What Is Foraminal Stenosis?

The spine supports much of the upper body’s weight while protecting the spinal cord and facilitating movement. To accomplish these tasks, a complex system of stacked vertebrae, cartilage, joints, ligaments and muscles work in tandem, with each component depending upon another to function properly. Because the spine absorbs a great deal of the stress and strain of everyday life, it is prone to degeneration over time. When one part of the spine begins to deteriorate, it can quickly affect nearby regions and cause debilitating and/or painful symptoms.

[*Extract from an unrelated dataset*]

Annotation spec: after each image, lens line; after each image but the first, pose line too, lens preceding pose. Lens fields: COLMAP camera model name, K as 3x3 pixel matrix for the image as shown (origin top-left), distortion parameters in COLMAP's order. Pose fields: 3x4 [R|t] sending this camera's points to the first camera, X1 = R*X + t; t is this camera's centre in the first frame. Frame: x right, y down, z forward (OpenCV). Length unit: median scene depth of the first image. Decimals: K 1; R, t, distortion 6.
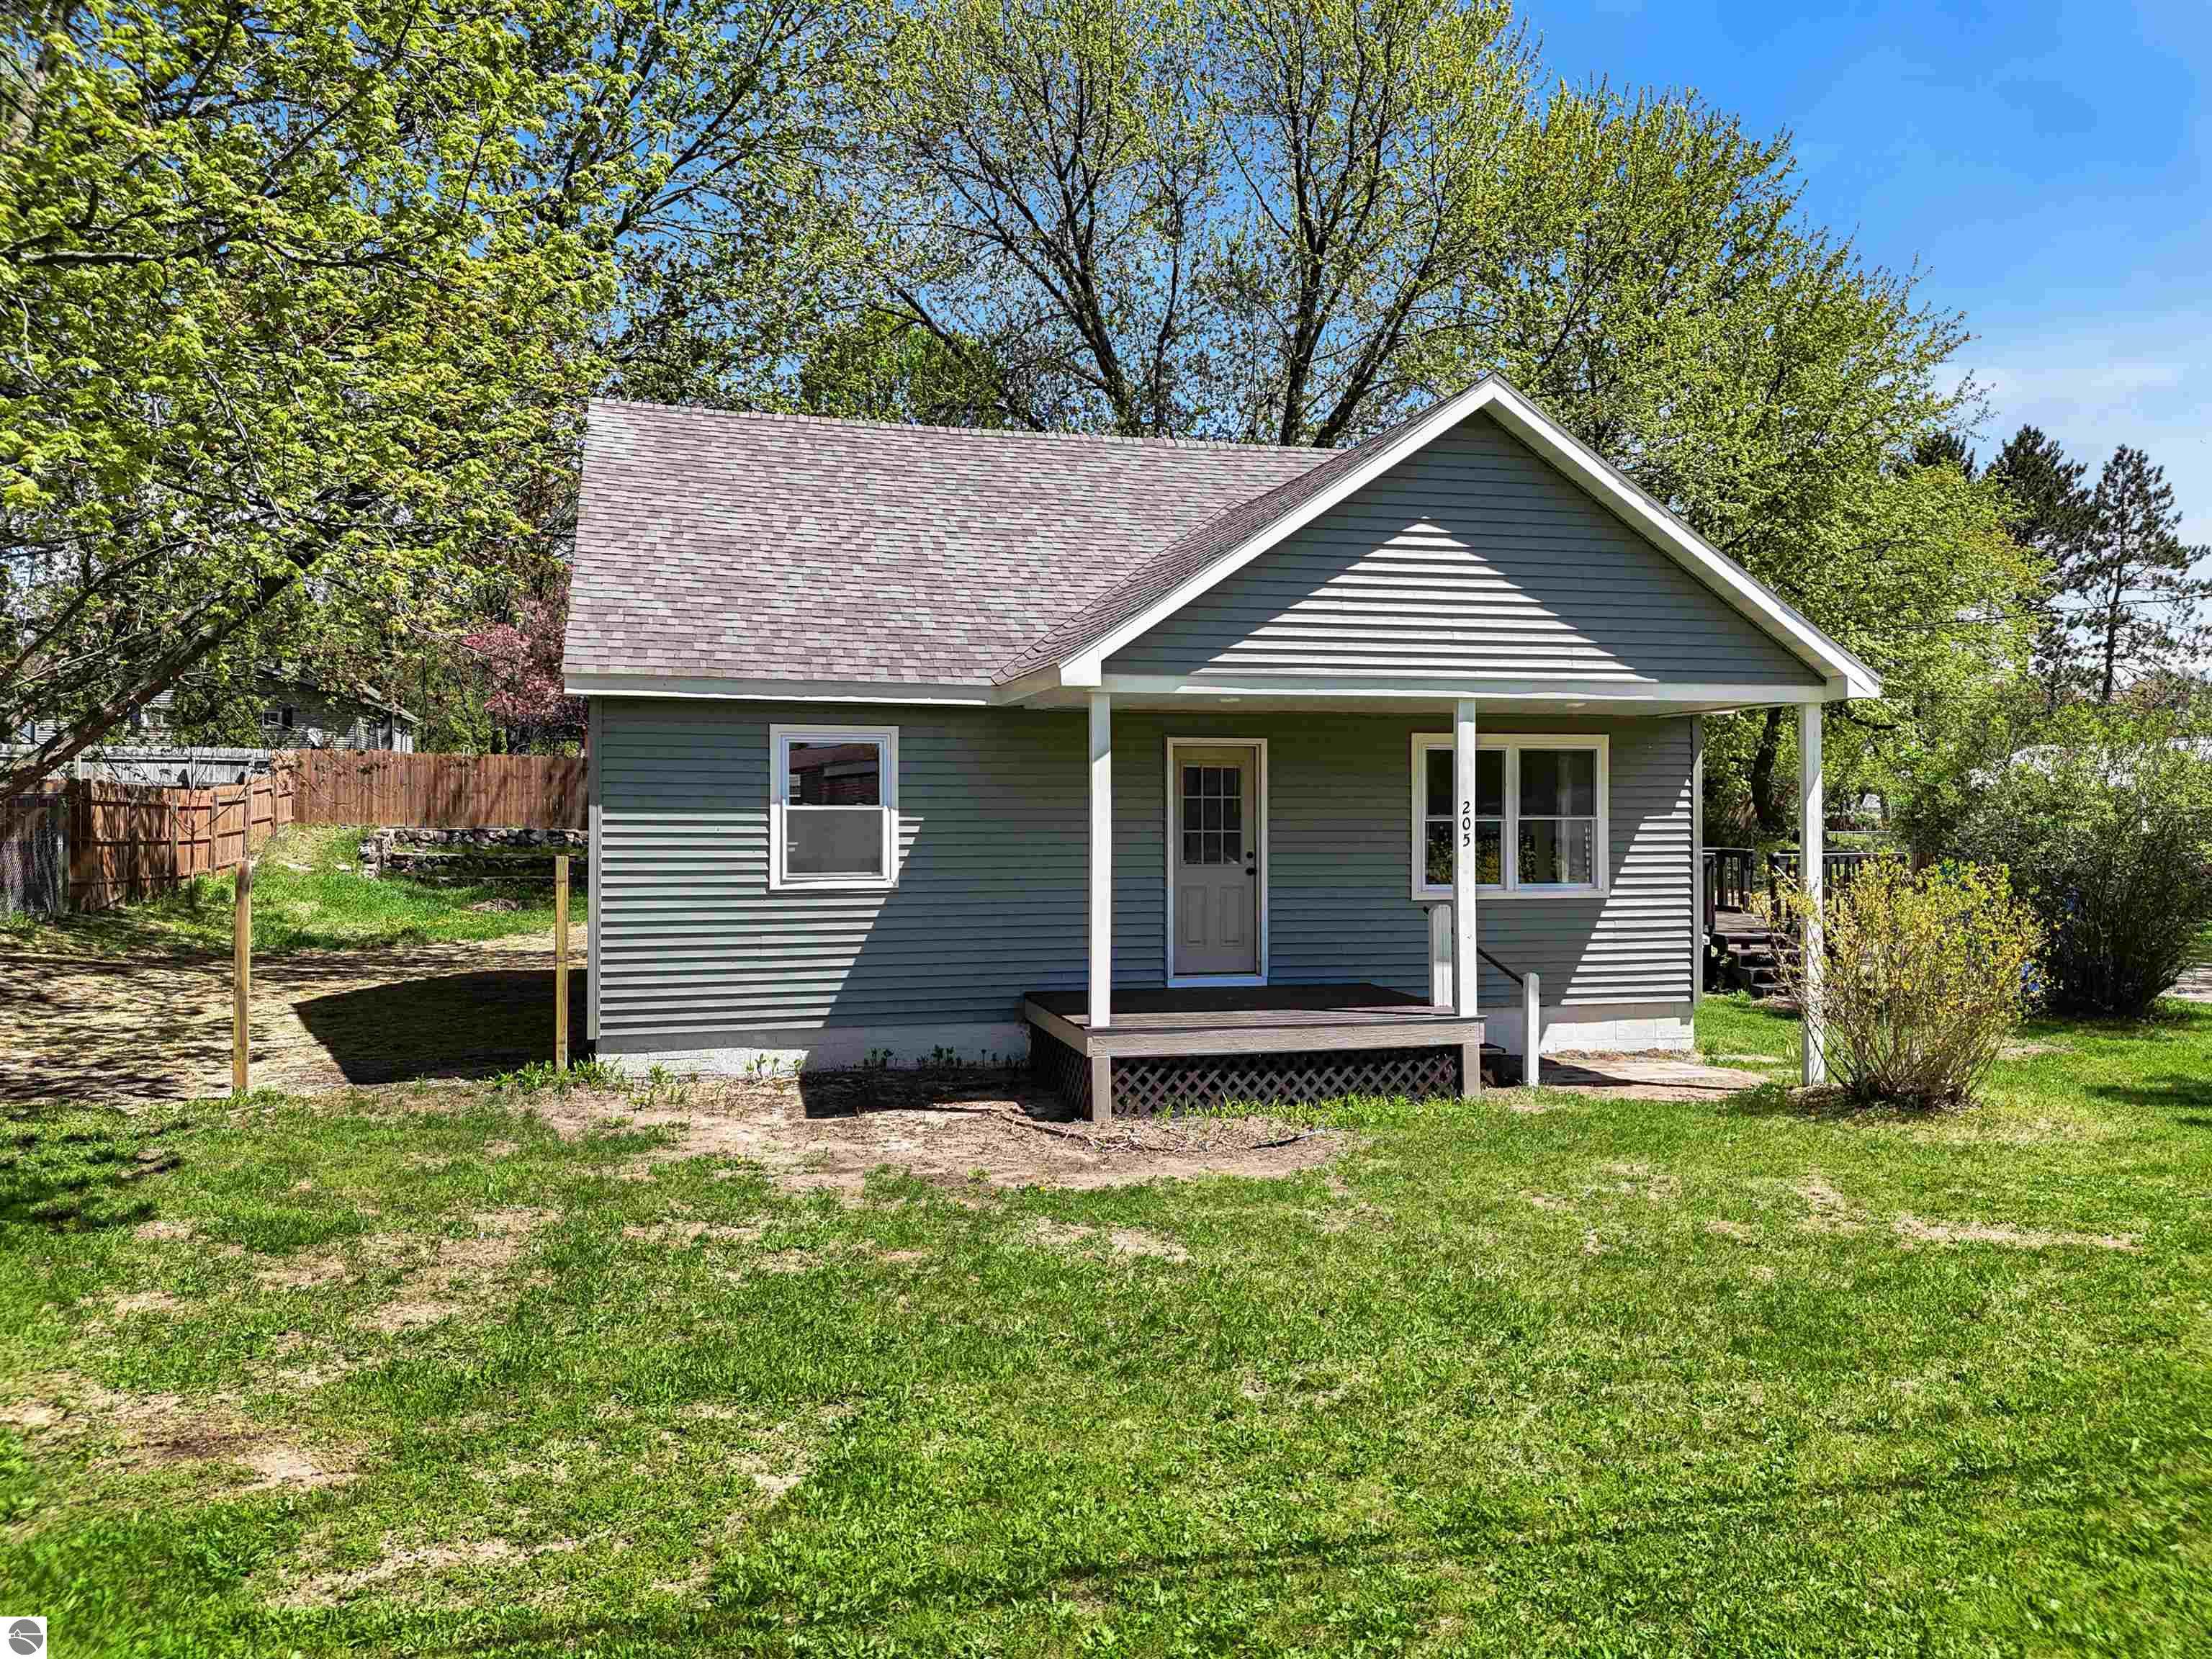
lens RADIAL K [[1685.8, 0, 1106.0], [0, 1685.8, 829.5], [0, 0, 1]] dist [0.146670, -0.119128]
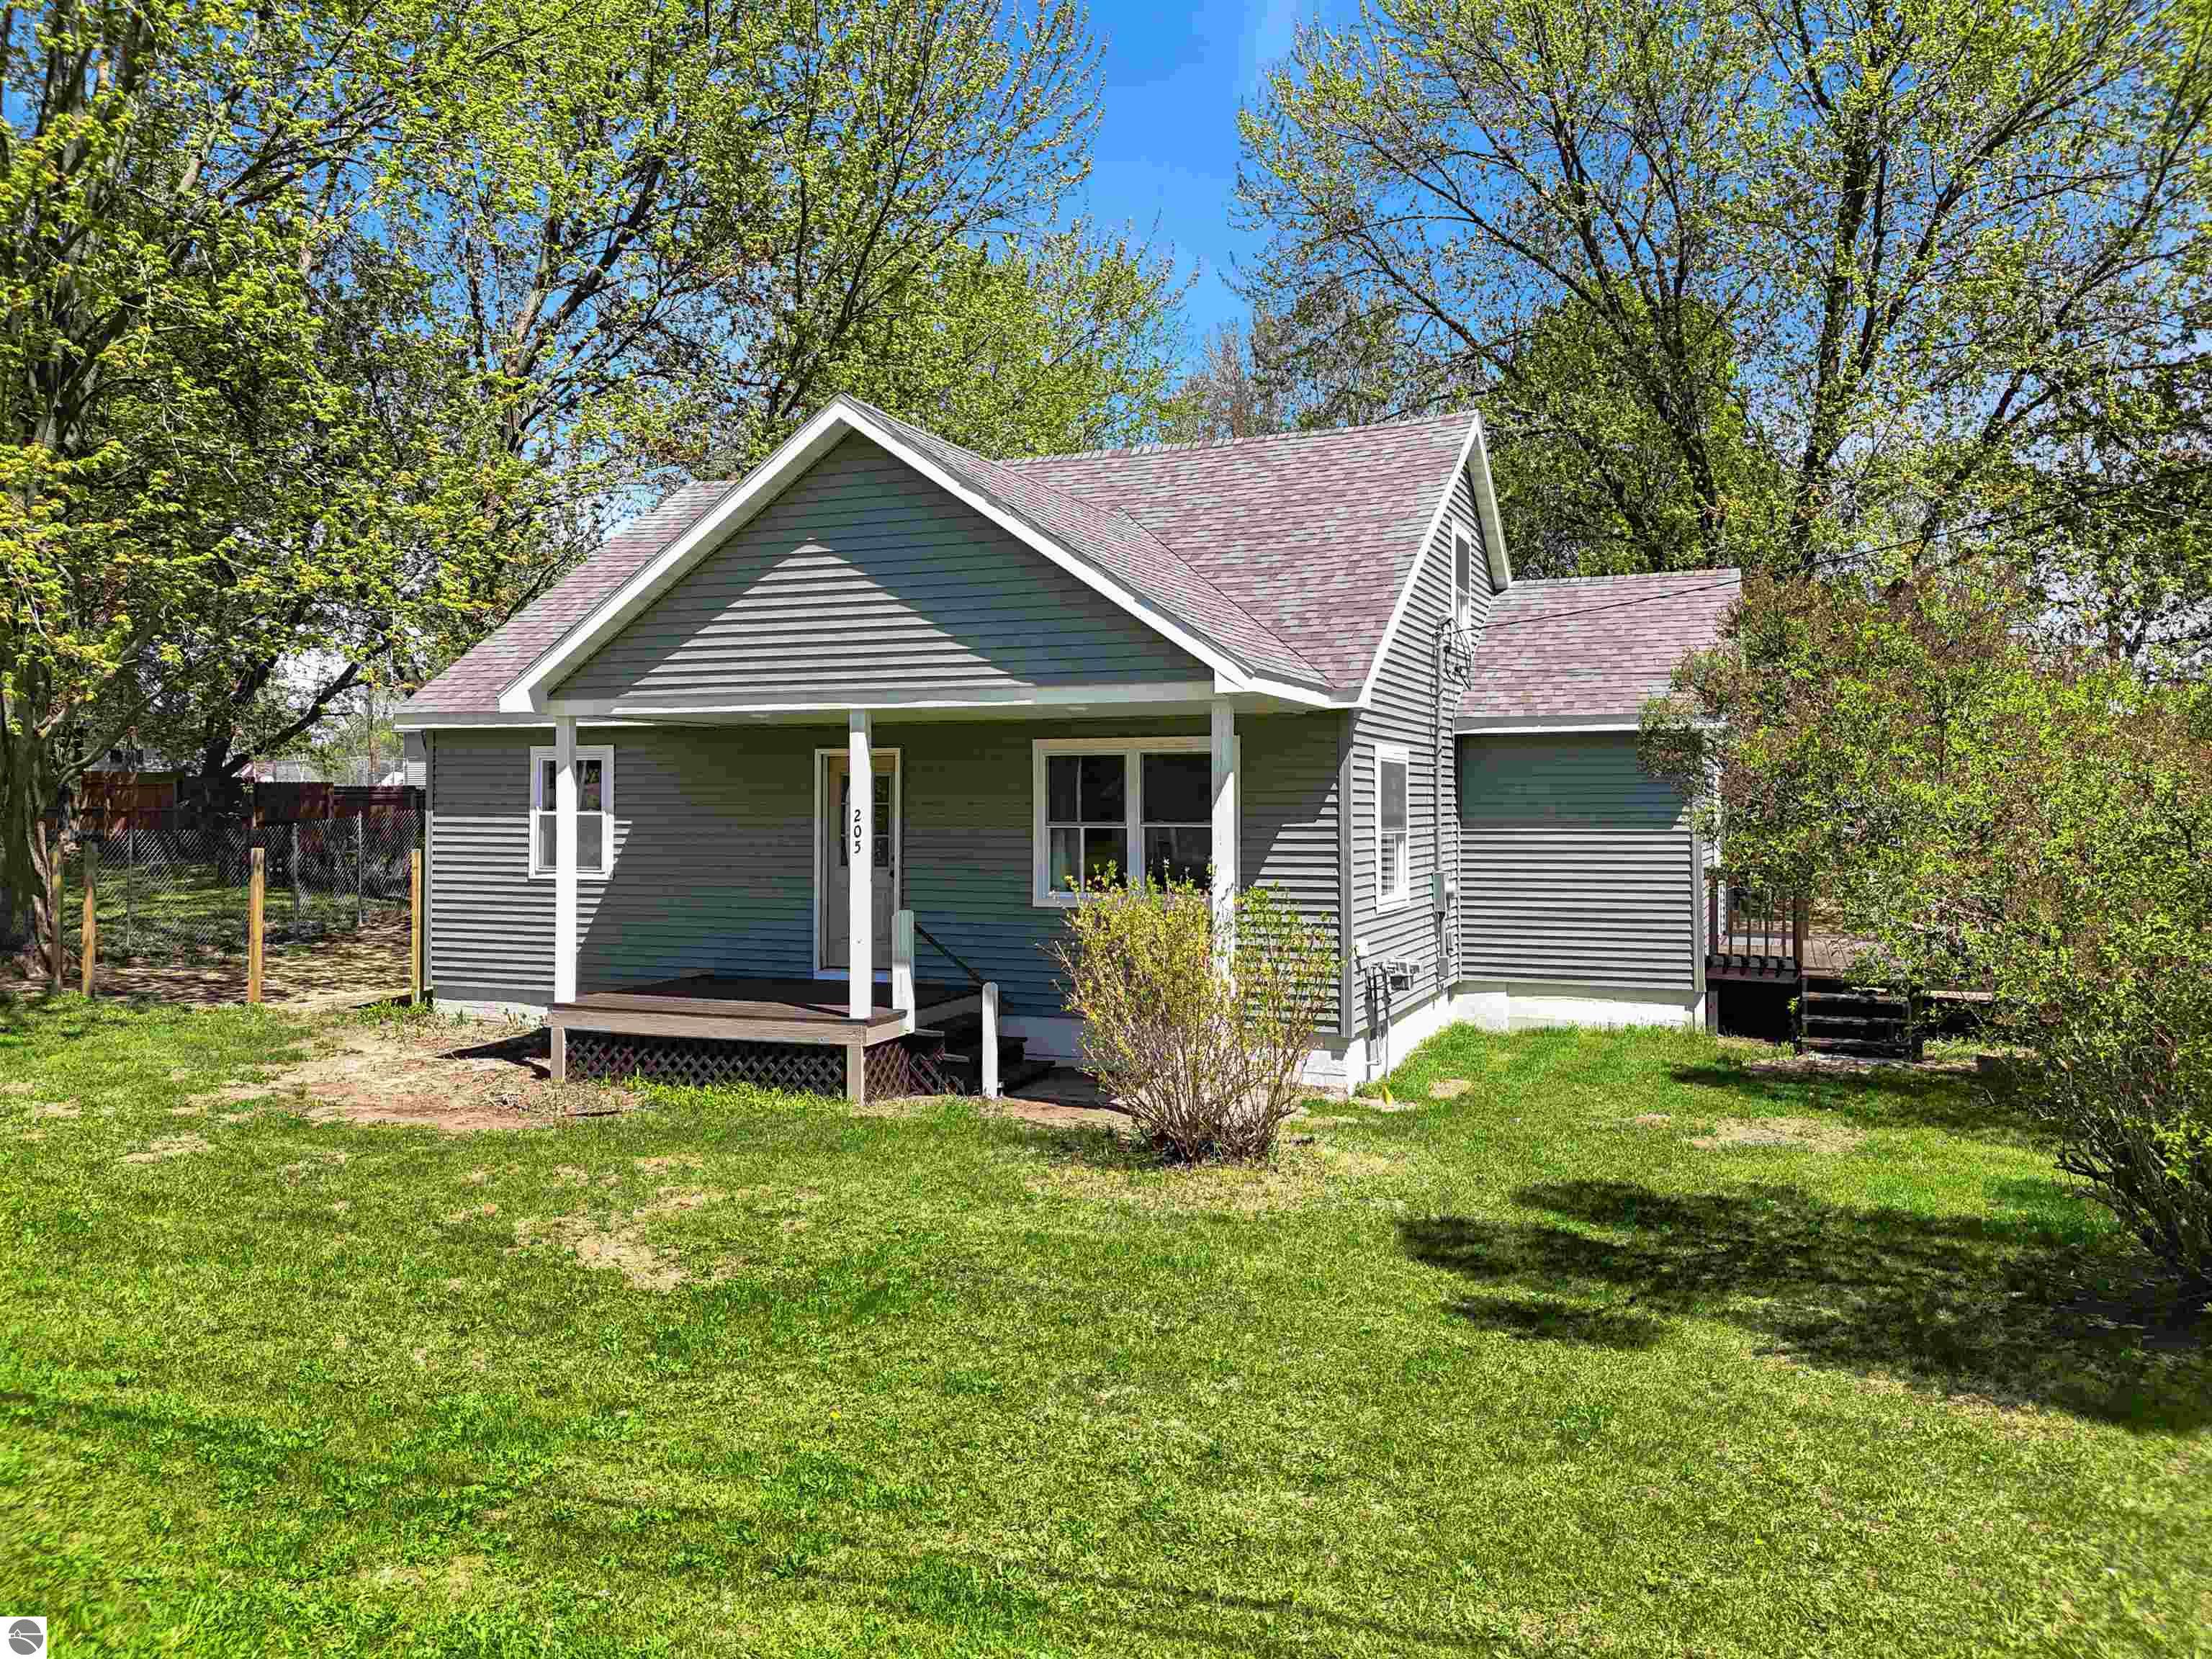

The foraminal passageways, through which important nerves branch away from the spinal cord and travel to other areas of the body, are particularly susceptible to damage and decline. “Foraminal stenosis” occurs when these canals become obstructed or narrowed. Usually, foraminal stenosis becomes noticeable when a nerve becomes compressed, which leads to pain, discomfort and other irritating complications. Although foraminal narrowing can become a serious condition, it is generally easily treatable with prompt medical attention and proper care.




Foraminal Stenosis Causes

The age-related decline of the vertebral column is the primary cause of foraminal stenosis. However, many factors can exacerbate or accelerate the narrowing of the foraminal canals, including:

• Bone spurs

• Herniated or bulging discs

• Arthritis

• Ligament thickening

• Facet joint swelling

• Sudden injuries, such as those that may result from a fall, high-impact sport or motor vehicle accident

• Excess weight or obesity

• Smoking

• Lack of exercise

• Improper footwear

• Family history or genetic predisposition

• Repetitive, strenuous movements or improper lifting, commonly associated with highly physical jobs requiring manual labor or professions that involve regularly driving long distances

If you believe you may be at risk for developing foraminal stenosis or other spine disorders, schedule a consultation with one of our experienced spine specialists to discuss which preventative measures may work best for you. By making minor lifestyle changes and proactively treating issues as they arise, it is possible to manage, delay or even alleviate spine degeneration.

Foraminal Stenosis Symptoms

The symptoms of foraminal stenosis vary depending on which area of the spinal column experiences problematic narrowing (cervical, thoracic or lumbar), as well as the severity of the problem. However, there are some general symptoms to look out for, including:

• Pain and discomfort that are localized or radiate to nearby extremities

• Muscle weakness

• Numbness

• Tingling or “pins-and-needles” sensations

• Sciatica

• The inability to participate in everyday activities without encountering aggravation

• Unexplained symptoms in the neck, shoulders, arms and hands (if the narrowing occurs in the cervical or thoracic spine), lower back, hips, buttocks, legs or feet (if a foraminal canal in the lumbar spine becomes obstructed)

Because the symptoms of foraminal stenosis are also associated with many other disorders and conditions, it is important to seek a comprehensive and accurate diagnosis right away.